Subtype cluster analysis unveiled the correlation between m6A- and cuproptosis-related lncRNAs and the prognosis, immune microenvironment, and treatment sensitivity of esophageal cancer
Objective: Esophageal cancer (EC) is highly malignant with a poor prognosis. N6-methyladenosine (m6A), a key post-transcriptional modification of mRNA in mammalian cells, plays an essential role in regulating various cellular and biological processes. Similarly, cuproptosis has emerged as an area of interest for its potential relevance in cancer biology. This study aims to explore the impact of m6A- and cuproptosis-related long non-coding RNAs (m6aCRLncs) on the prognosis of EC patients.
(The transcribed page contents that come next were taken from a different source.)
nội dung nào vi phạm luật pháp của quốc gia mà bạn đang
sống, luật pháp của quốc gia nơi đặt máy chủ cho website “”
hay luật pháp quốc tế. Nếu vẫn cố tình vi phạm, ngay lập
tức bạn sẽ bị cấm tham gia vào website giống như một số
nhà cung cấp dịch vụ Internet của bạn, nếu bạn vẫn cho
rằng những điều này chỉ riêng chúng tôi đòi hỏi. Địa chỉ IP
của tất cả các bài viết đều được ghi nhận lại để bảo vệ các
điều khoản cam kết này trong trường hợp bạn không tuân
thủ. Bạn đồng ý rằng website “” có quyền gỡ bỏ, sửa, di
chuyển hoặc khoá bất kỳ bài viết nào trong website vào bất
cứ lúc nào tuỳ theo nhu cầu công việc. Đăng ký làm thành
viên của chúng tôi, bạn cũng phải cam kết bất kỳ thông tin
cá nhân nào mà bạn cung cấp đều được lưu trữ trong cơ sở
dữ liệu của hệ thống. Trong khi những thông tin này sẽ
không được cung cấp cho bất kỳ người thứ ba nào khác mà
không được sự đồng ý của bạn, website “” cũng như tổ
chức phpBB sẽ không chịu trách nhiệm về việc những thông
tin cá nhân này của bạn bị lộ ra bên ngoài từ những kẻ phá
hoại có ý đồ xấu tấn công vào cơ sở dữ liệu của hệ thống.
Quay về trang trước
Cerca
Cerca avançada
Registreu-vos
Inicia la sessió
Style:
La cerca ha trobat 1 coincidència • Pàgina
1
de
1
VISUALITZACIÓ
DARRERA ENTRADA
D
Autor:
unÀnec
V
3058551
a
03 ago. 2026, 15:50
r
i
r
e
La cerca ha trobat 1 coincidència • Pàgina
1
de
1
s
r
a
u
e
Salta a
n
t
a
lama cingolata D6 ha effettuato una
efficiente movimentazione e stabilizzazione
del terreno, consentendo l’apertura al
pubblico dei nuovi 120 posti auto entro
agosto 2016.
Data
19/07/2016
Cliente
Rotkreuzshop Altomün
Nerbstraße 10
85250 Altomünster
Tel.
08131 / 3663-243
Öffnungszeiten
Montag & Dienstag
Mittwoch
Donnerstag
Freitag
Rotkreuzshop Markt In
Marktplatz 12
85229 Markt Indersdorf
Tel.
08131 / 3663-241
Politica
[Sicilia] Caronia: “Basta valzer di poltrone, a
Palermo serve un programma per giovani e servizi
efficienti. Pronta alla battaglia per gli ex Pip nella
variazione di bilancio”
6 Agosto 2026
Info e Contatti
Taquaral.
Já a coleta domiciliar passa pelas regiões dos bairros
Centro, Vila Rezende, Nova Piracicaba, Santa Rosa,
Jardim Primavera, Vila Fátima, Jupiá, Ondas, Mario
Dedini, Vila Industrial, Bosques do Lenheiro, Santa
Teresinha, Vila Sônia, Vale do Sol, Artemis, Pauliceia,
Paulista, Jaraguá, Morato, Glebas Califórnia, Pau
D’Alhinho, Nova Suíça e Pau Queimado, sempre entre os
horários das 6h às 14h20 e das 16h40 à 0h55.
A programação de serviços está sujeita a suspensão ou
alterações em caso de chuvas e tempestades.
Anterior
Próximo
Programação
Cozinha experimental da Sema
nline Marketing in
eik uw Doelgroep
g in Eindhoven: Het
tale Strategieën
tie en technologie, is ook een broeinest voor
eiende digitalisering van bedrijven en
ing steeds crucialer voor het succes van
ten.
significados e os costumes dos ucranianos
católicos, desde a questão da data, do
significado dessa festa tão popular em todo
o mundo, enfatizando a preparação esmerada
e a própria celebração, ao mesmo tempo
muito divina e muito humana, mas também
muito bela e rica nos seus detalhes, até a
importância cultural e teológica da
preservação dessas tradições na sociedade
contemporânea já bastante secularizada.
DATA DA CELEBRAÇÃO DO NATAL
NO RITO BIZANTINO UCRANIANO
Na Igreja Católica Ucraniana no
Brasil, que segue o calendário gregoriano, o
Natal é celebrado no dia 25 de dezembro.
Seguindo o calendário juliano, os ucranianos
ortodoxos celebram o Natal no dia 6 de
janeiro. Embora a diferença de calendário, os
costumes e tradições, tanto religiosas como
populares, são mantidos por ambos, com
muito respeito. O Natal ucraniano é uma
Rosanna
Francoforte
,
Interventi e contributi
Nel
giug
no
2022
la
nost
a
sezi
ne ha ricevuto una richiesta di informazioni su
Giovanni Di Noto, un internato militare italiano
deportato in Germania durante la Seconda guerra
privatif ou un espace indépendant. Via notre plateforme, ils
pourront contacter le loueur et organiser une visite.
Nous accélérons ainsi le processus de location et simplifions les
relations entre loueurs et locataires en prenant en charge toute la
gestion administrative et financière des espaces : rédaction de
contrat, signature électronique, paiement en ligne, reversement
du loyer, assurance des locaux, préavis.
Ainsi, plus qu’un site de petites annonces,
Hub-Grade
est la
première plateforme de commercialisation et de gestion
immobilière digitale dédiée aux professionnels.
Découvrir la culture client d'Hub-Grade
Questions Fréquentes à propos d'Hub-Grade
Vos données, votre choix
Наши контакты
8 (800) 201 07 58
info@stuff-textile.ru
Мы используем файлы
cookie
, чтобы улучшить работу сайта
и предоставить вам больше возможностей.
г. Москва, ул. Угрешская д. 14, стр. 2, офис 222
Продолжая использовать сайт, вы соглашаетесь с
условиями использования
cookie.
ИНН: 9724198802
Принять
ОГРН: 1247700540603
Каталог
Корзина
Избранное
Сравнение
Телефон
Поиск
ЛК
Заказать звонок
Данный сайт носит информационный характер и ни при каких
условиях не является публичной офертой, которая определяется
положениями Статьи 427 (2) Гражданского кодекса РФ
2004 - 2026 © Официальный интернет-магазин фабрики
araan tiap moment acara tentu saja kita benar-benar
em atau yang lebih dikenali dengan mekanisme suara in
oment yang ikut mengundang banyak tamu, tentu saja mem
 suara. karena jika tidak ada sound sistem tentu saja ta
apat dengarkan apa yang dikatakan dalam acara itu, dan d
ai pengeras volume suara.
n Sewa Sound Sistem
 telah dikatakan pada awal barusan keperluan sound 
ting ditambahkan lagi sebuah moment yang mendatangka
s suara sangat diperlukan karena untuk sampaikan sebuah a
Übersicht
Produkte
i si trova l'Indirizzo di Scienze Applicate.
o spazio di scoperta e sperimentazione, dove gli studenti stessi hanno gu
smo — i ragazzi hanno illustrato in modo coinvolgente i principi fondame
Methods: Transcriptional data and corresponding clinical information for EC were obtained from The Cancer Genome Atlas (TCGA) database, which included 11 normal samples and 159 EC samples. Data on 23 m6A regulators and 25 cuproptosis-related genes were collected from recent literature. Co-expression analysis was used to identify m6aCRLncs associated with EC. Differentially expressed m6aCRLncs linked to EC prognosis were screened using the limma package in R and univariate Cox regression analysis. Subtype clustering was conducted to classify EC patients and examine variations in clinical outcomes and immune microenvironment across patient clusters. A risk prognostic model was built using least absolute shrinkage and selection operator (LASSO) regression, and its robustness was evaluated through survival analysis, risk stratification curves, and receiver operating characteristic (ROC) curves. The model’s applicability across different clinical features and molecular subtypes of EC patients was assessed. To further investigate its potential for predicting the immune microenvironment, single-sample gene set enrichment analysis (ssGSEA), immune cell infiltration analysis, and immune checkpoint differential expression analysis were performed. Drug sensitivity analysis was conducted to identify potential therapeutic agents for EC. Finally, the mRNA expression of m6aCRLncs in EC cell lines was validated using reverse transcription quantitative polymerase chain reaction (RT-qPCR).
Results: A prognostic risk model based on five m6aCRLncs—ELF3-AS1, HNF1A-AS1, LINC00942, LINC01389, and MIR181A2HG—was developed to predict survival outcomes and characterize the immune microenvironment in EC patients. Molecular subtype and clinical feature analysis revealed significant differences in cluster distribution, disease stage, and N stage between high- and low-risk groups. Immune profiling identified distinct immune cell populations and functional pathways associated with risk scores, with positive correlations to naive B cells, resting CD4+ T cells, and plasma cells, and negative correlations to macrophages M0 and M1. Key immune checkpoint-related genes, including TNFRSF14, TNFSF15, TNFRSF18, LGALS9, CD44, HHLA2, and CD40, were significantly differentially expressed between the risk groups. Additionally, nine potential therapeutic agents for EC were identified: Bleomycin, Cisplatin, Cyclopamine, PLX4720, Erlotinib, Gefitinib, RO.3306, XMD8.85, and WH.4.023. RT-qPCR validation revealed that ELF3-AS1 expression was significantly upregulated in the EC cell lines KYSE-30 and KYSE-180 compared to normal esophageal epithelial cells.
Conclusion: This study highlights the role of m6aCRLncs in influencing the prognosis and immune microenvironment of EC. It also identifies potential therapeutic agents for EC treatment. These findings offer promising avenues to improve survival outcomes for EC patients and provide valuable insights to guide clinical WH-4-023 decision-making in managing the disease.